B.D. Je partage le diagnostic, mais je n’ai aucune ambition politique. Je suis un chef d’entreprise et c’est déjà pas mal comme cela. J’essaie d’influencer, en répétant le message à tous les niveaux politiques, en formulant des propositions très concrètes et en espérant que cela inspire, parfois.

P.L. Nous, on veut les remplacer et c’est pour cela que nous avons créé le parti Nouvelle Donne. Je suis convaincu qu’il y a moyen de créer la surprise. Il y a des vieux partis qui meurent comme il y a des métiers ou des entreprises qui meurent. Ce n’est pas grave si de nouveaux arrivent.

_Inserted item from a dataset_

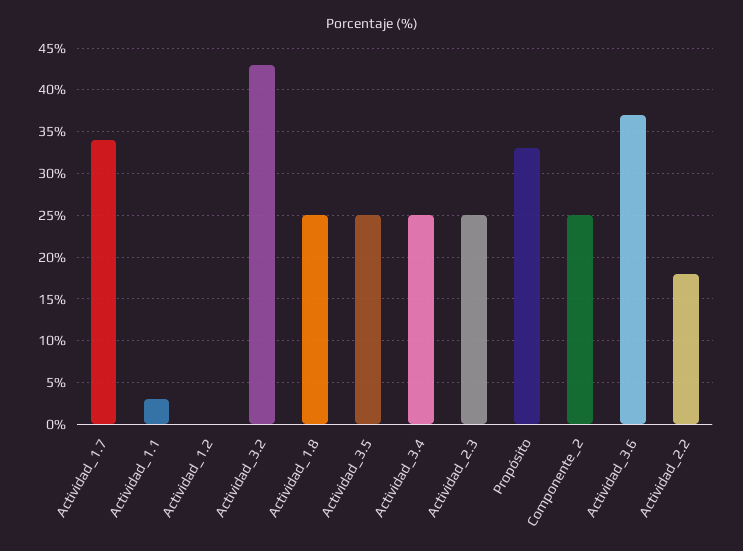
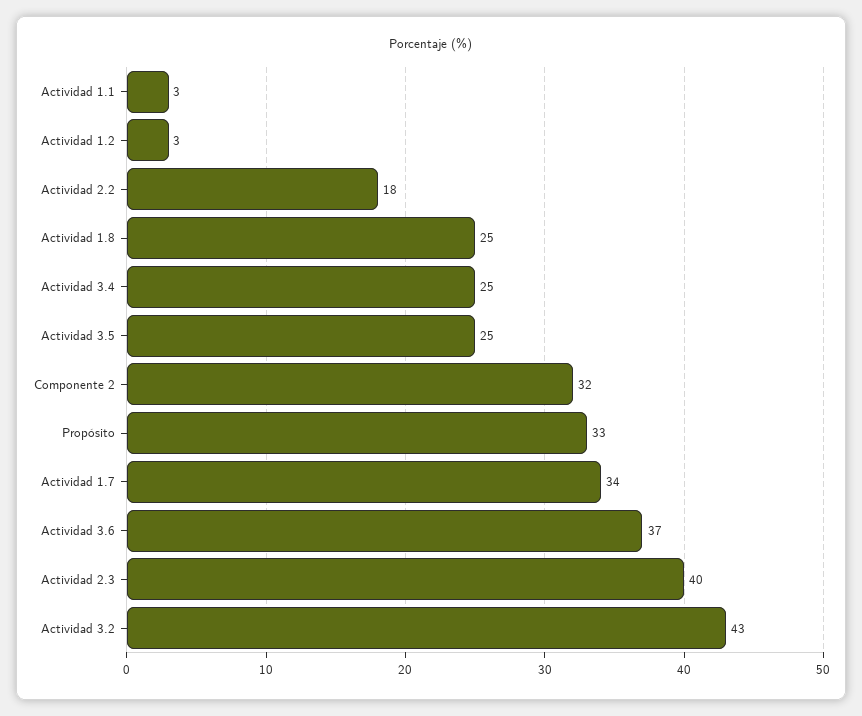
Actividad_1.2: 0 -> 3
Actividad_2.3: 25 -> 40
Componente_2: 25 -> 32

PROPOS RECUEILLIS PAR CHRISTOPHE DE CAEVEL ET CAMILLE VAN VYVE –

PIERRE LARROUTUROU

La semaine des 4 jours, pourquoi pas?
© CHRISTOPHE KETELS/BELGAIMAGE

• Né en 1964, ingénieur agronome, diplômé de l’institut d’études politiques de Paris.

• A commencé sa carrière dans la consultance (Andersen), avant de militer pour le partage du temps de travail, thème auquel il a consacré de nombreux ouvrages.

• A tâté de la politique au PS et chez les Verts, tout en possédant quelques entrées au centre-droit (il a travaillé pour le ministre Gilles de Robien).

En 2013, il fonde le parti Nouvelle Donne, parti qui vient de… l’exclure de ses rangs. Pierre Larrouturou pourrait se présenter à l’élection présidentielle de 2017.

BERNARD DELVAUX

La semaine des 4 jours, pourquoi pas?
© CHRISTOPHE KETELS/BELGAIMAGE

• Né en 1965, ingénieur civil, diplômé de l’ULg.

• A travaillé chez Cockerill, McKinsey, Belgacom et bpost, avant de prendre la tête de la Sonaca en 2008.

• En 2014, il s’investit personnellement dans la reprise de l’entreprise de production de poêles Bodart & Gonay.